_Extracted text_
REAL-TIME VEHICLE OVERLOAD DETECTION METHOD BASED ON CONVOLUTIONAL NEURAL NETWORK

Abstract

The present disclosure provides a real-time vehicle overload detection method based on a convolutional neural network (CNN). The present disclosure detects a road driving vehicle in real time with a CNN method and a you only look once (YOLO)-V3 detection algorithm, detects the number of wheels to obtain the number of axles, detects a relative wheelbase, compares the number of axles and the relative wheelbase with a national vehicle load standard to obtain a maximum load of the vehicle, and compares the maximum load with an actual load measured by a piezoelectric sensor under the vehicle, thereby implementing real-time vehicle overload detection. The present disclosure has desirable real-time detection, can implement no-parking vehicle overload detection on the road, and avoids potential traffic congestions and road traffic accidents.

Claims

1. A real-time vehicle overload detection method based on a convolutional neural network (CNN), wherein the real-time vehicle overload detection method constructs, based on you only look once (YOLO)-V3, an object detection network for detecting a tire of a vehicle, performs sparsification on a YOLO network based on L1 regularization by using an artificial neural network pruning algorithm, and performs channel pruning on a CNN, thereby compressing the network greatly; and the real-time vehicle overload detection method comprises the following steps: step 1: preparing a visual object classes (VOC) dataset; acquiring an image of a multi-axle vehicle on site, labeling an acquired image (comprising the number of axles of the vehicle such as 6-axle and a wheel on a single side of the vehicle) of the multi-axle vehicle with a labeling tool, and preparing the VOC dataset, wherein the VOC dataset comprises four parts, specifically, a folder Annotations stores a label file suffixed by an xml for all images, a folder JPEGImages stores all dataset images, a folder ImageSets stores a file suffixed by a txt and generated after the dataset is partitioned, and a folder labels stores a file converted from the label file and suffixed by the txt; step 2: configuring a training environment for a YOLO-V3 object detection network model; constructing the YOLO-V3 object detection network model with a darknet deep learning framework in a ubuntu system, and training the YOLO-V3 object detection network model on the darknet deep learning framework, wherein the YOLO-V3 object detection network model is trained and tested on a computer; step 3: training the YOLO-V3 object detection network model; training the model with a YOLO-V3 object detection algorithm, and simplifying the network model with a pruning algorithm, thereby reducing a performance requirement on the computer in an actual application scenario; and step 4: uploading a trained model to a server, wherein the acquired vehicle image is uploaded by a camera to the server for detection, and the number of axles and a relative wheelbase of the vehicle are detected and compared with a national vehicle load standard GB1589-2016 to obtain a theoretical maximum load of the vehicle; and obtaining a true load of the vehicle through a piezoelectric sensor under a road, and determining whether the vehicle is overloaded by comparing the theoretical maximum load and the true load.

_Stored data_
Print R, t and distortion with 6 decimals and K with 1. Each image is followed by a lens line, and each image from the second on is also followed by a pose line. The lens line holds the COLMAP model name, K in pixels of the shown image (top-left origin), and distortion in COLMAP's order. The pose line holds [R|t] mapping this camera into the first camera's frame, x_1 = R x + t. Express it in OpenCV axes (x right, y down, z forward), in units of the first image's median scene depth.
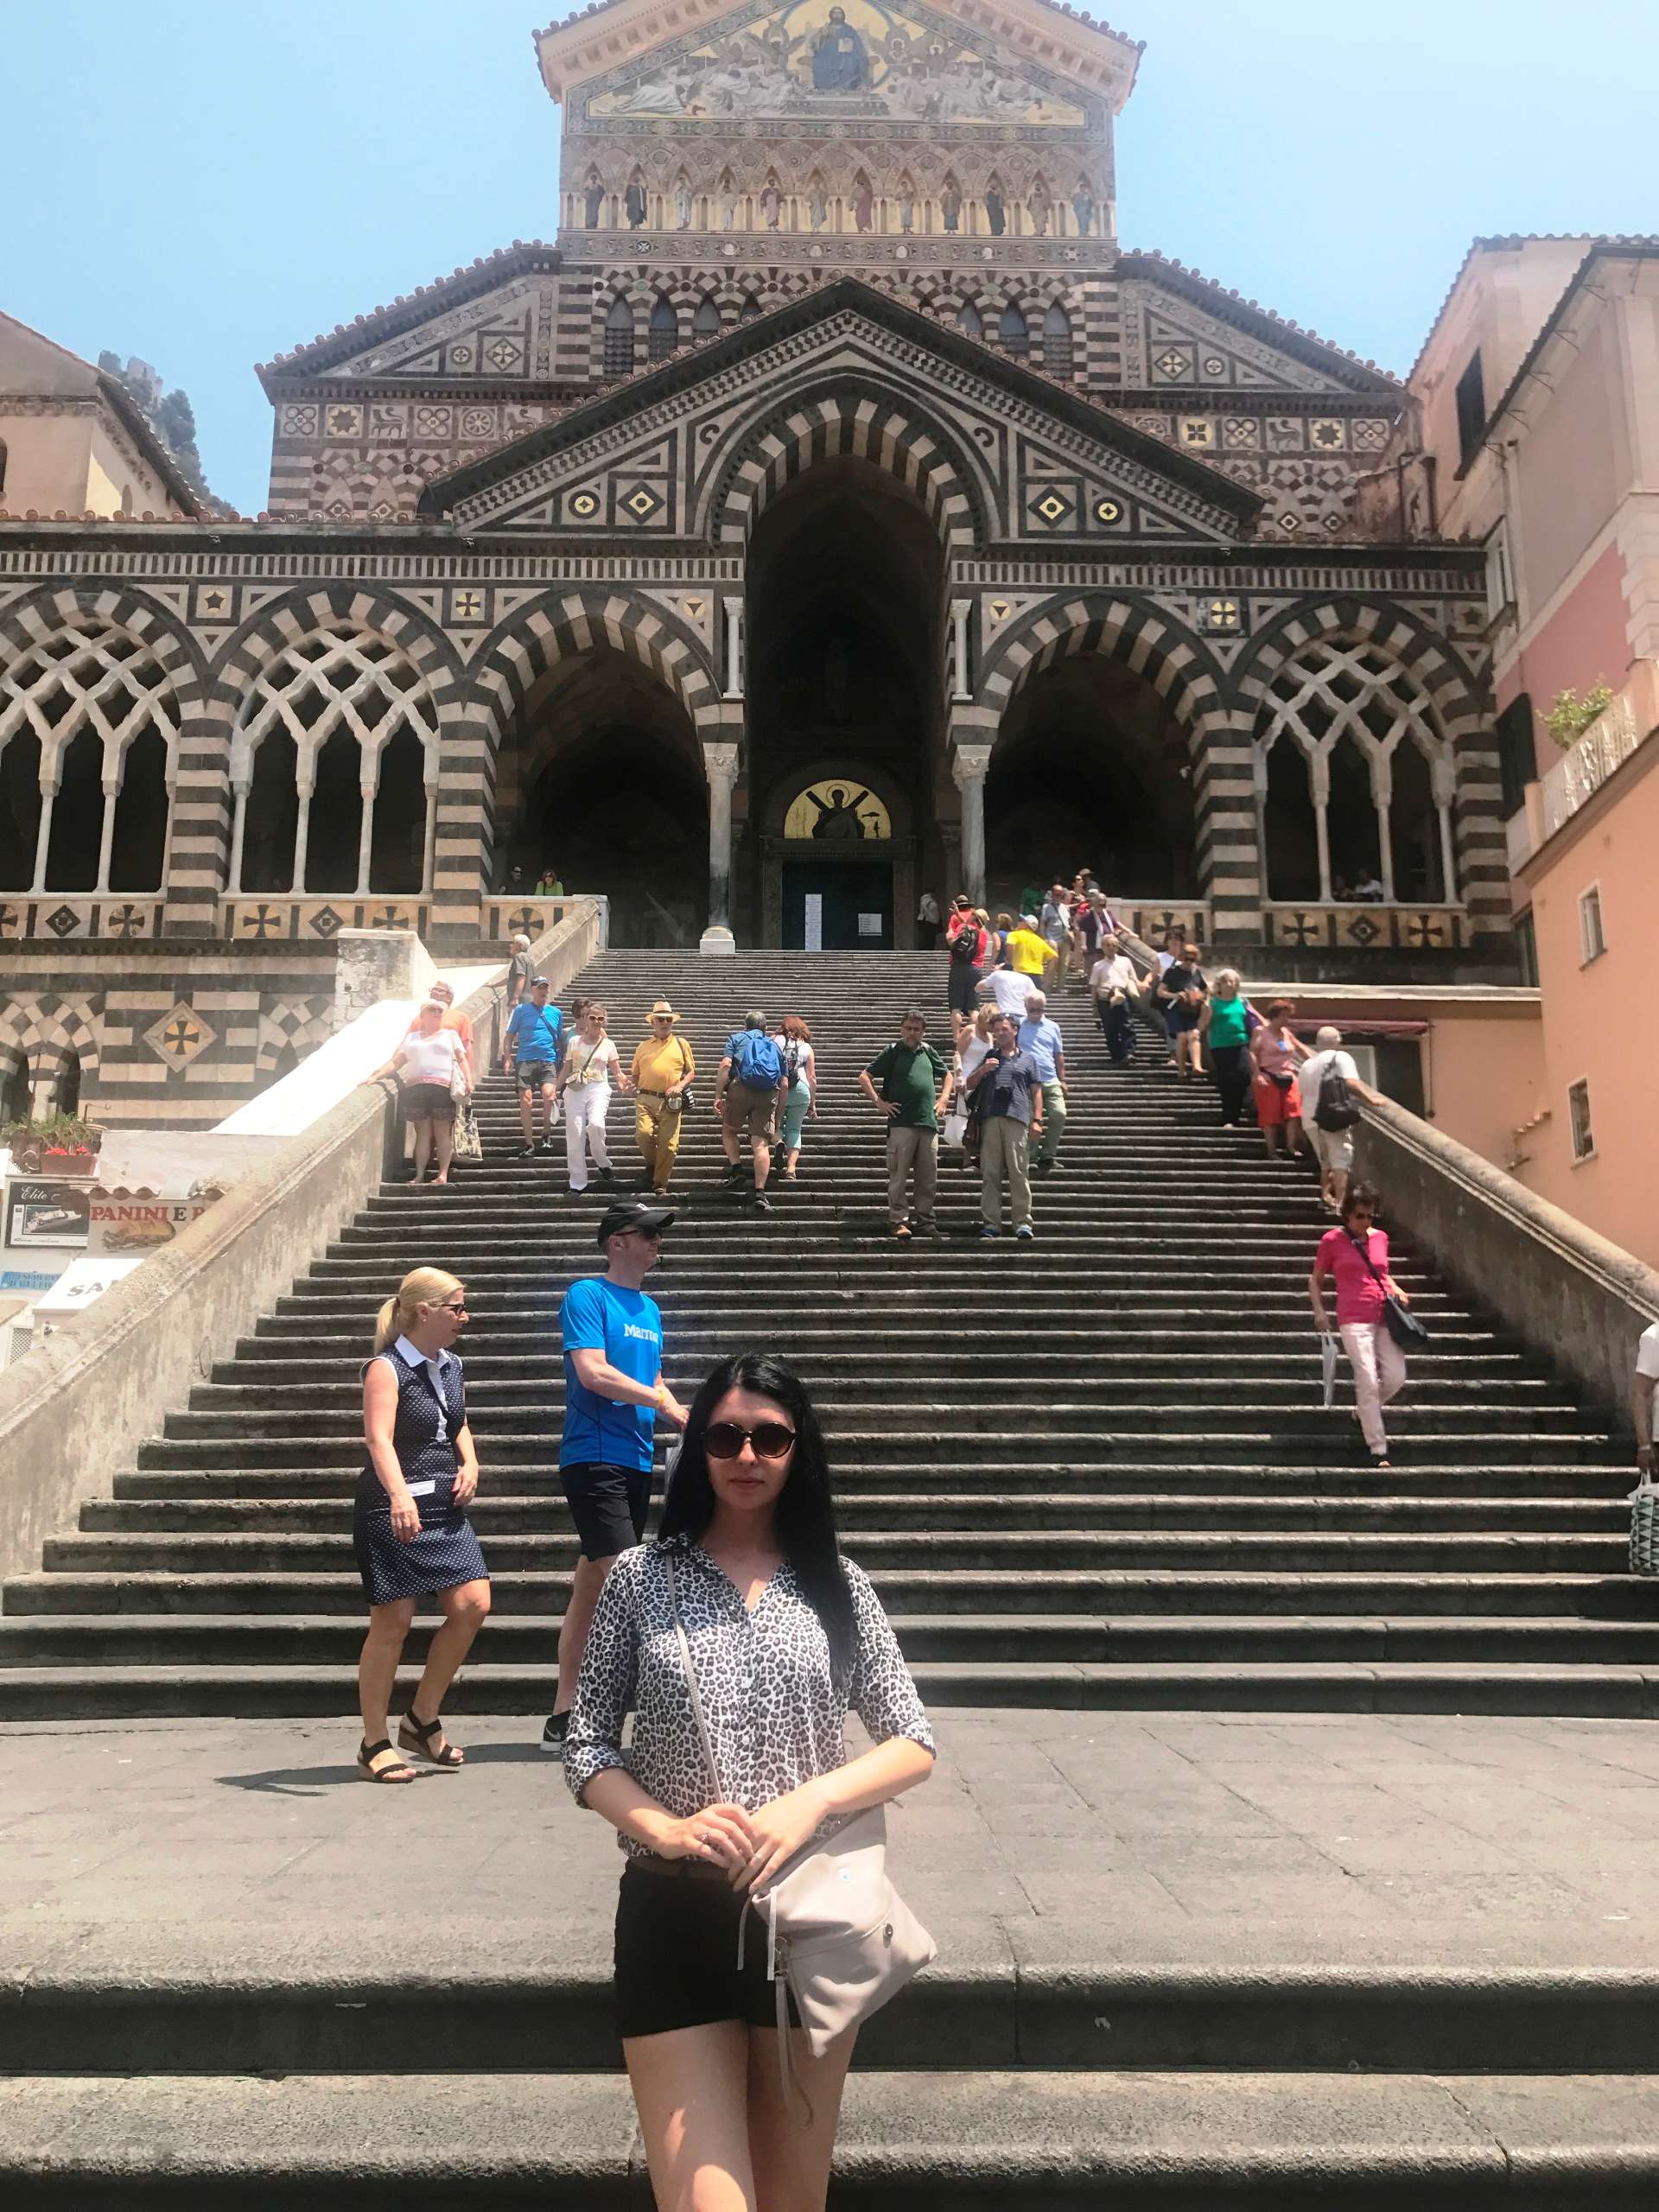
lens RADIAL K [[1788.6, 0, 832.5], [0, 1788.6, 1109.4], [0, 0, 1]] dist [0.002710, -0.003267]
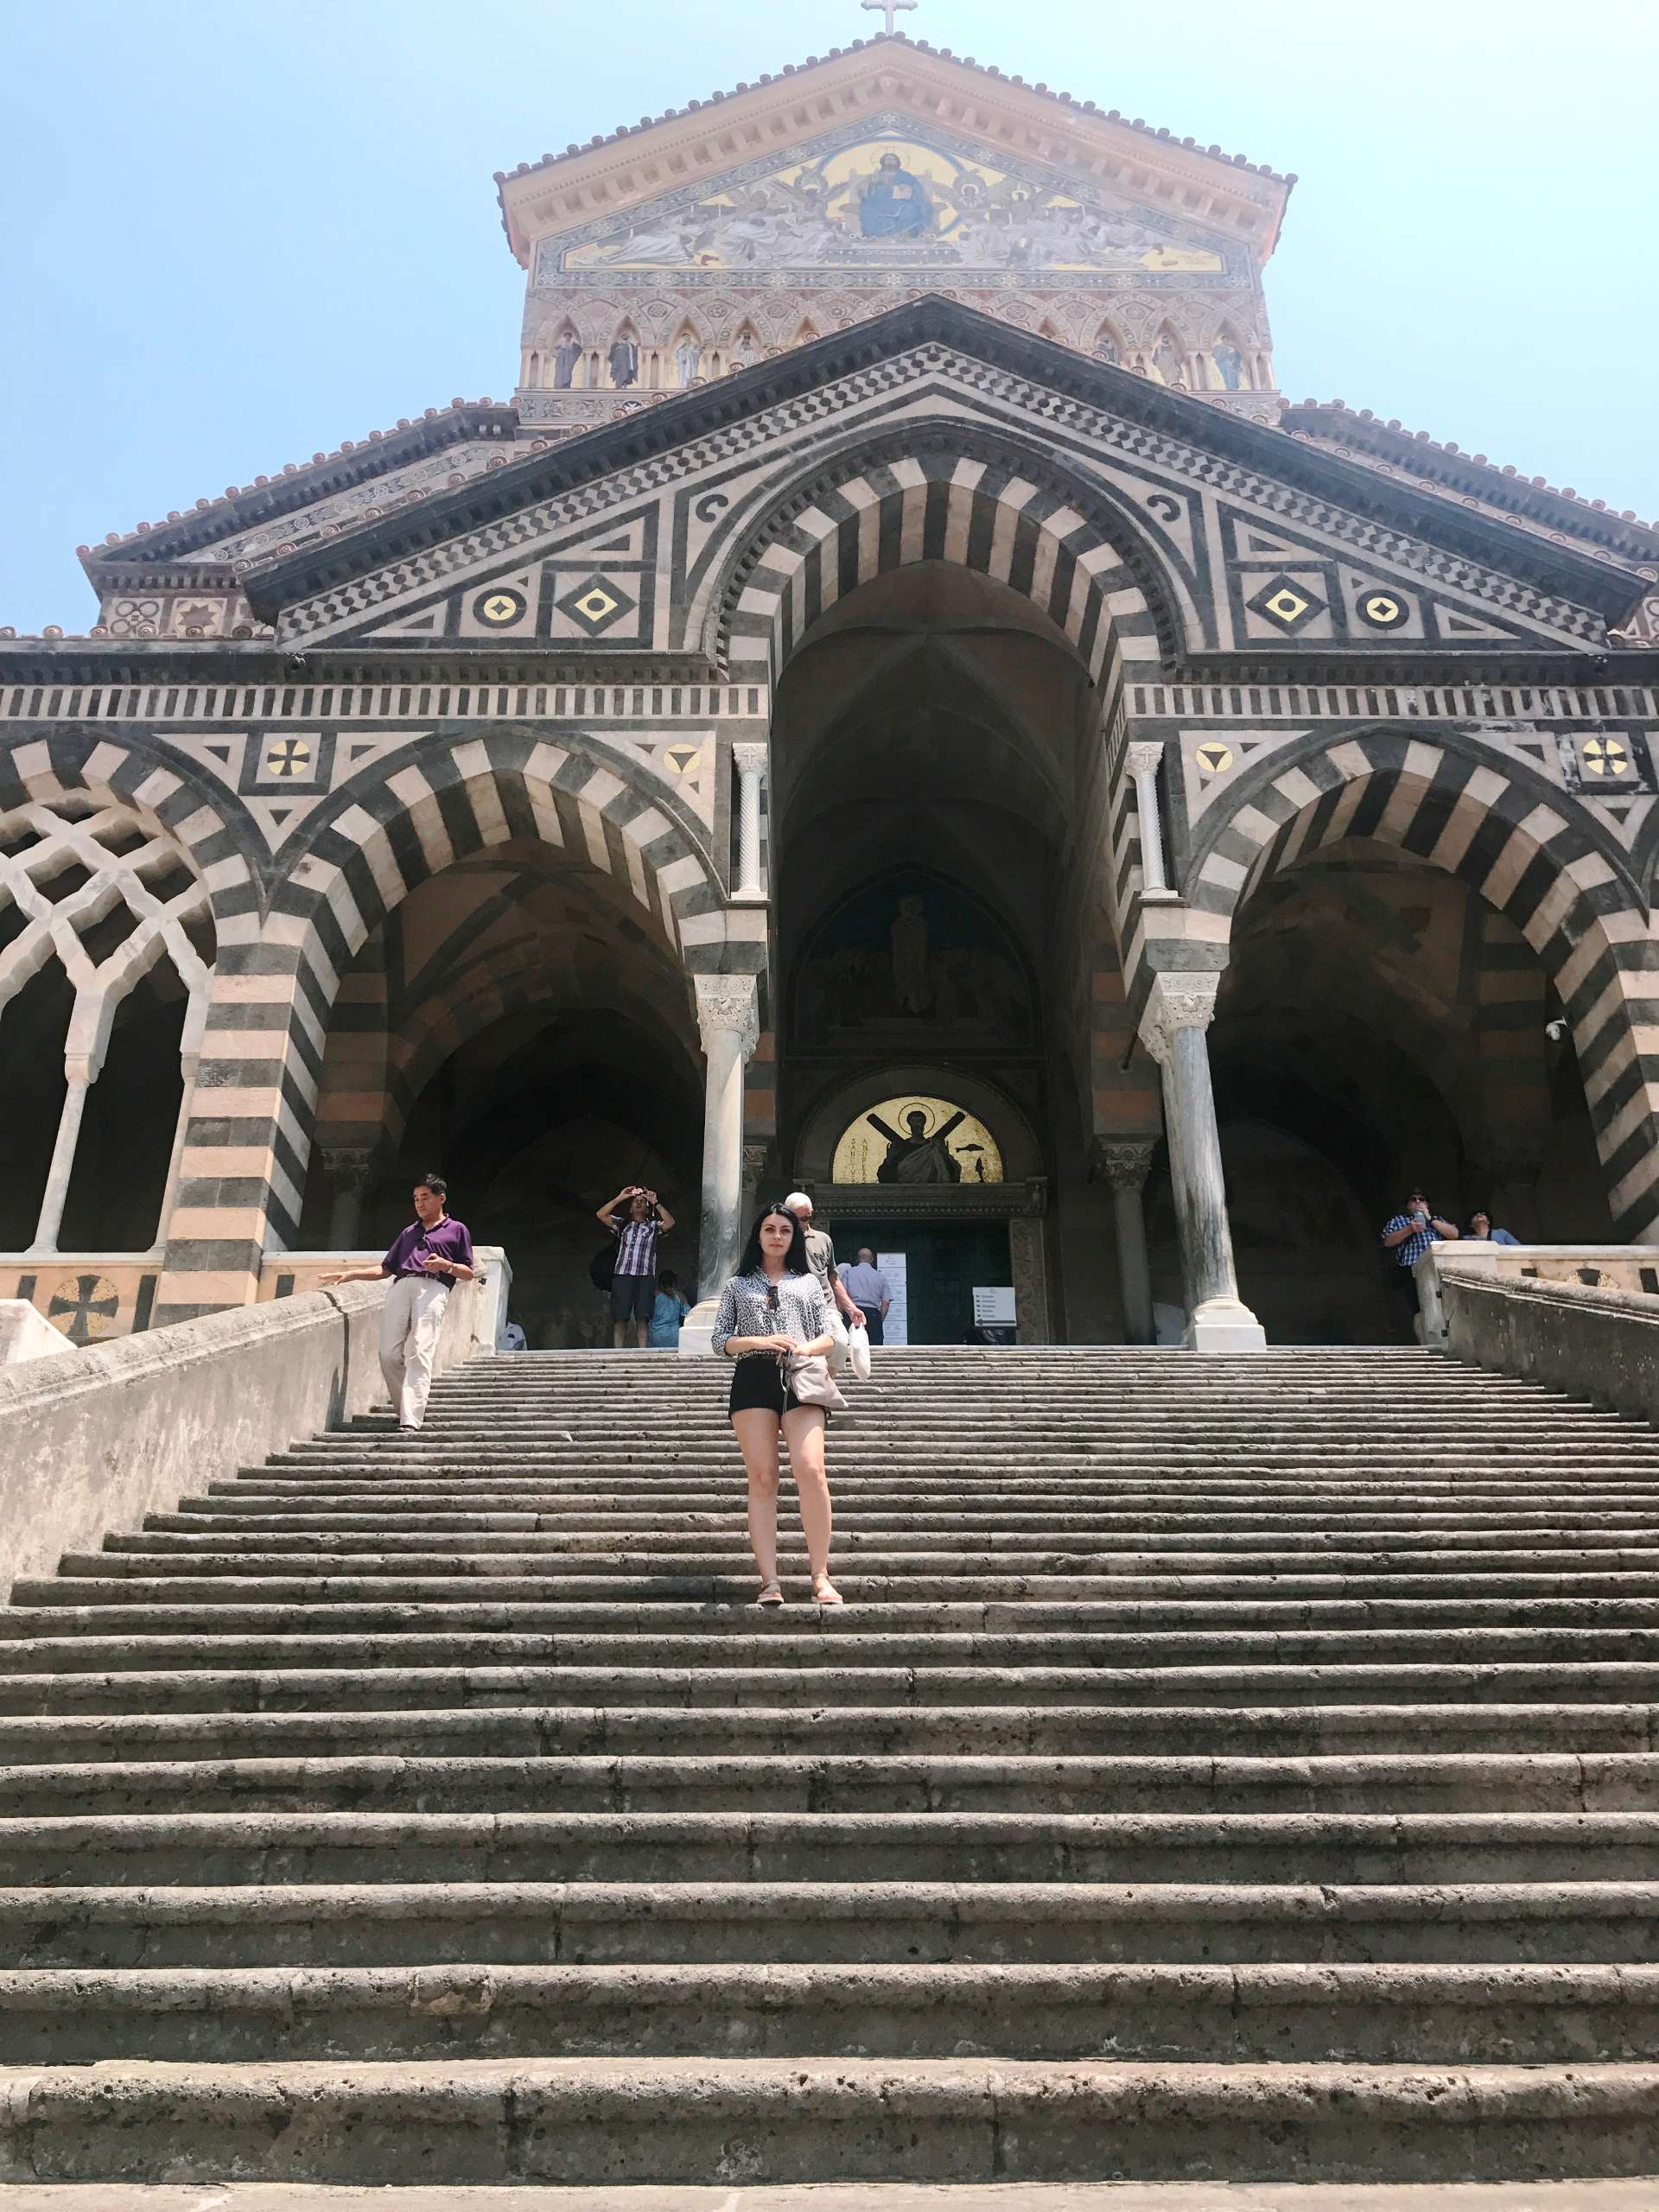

_Exercise details_
Reproduce the vehicle overload detection text starting with "The present disclosure provides" and going on through "road traffic accidents.", renaming "relative wheelbase" to "axle spacing" wherever it occurs.

_Exercise response_
The present disclosure provides a real-time vehicle overload detection method based on a convolutional neural network (CNN). The present disclosure detects a road driving vehicle in real time with a CNN method and a you only look once (YOLO)-V3 detection algorithm, detects the number of wheels to obtain the number of axles, detects a axle spacing, compares the number of axles and the axle spacing with a national vehicle load standard to obtain a maximum load of the vehicle, and compares the maximum load with an actual load measured by a piezoelectric sensor under the vehicle, thereby implementing real-time vehicle overload detection. The present disclosure has desirable real-time detection, can implement no-parking vehicle overload detection on the road, and avoids potential traffic congestions and road traffic accidents.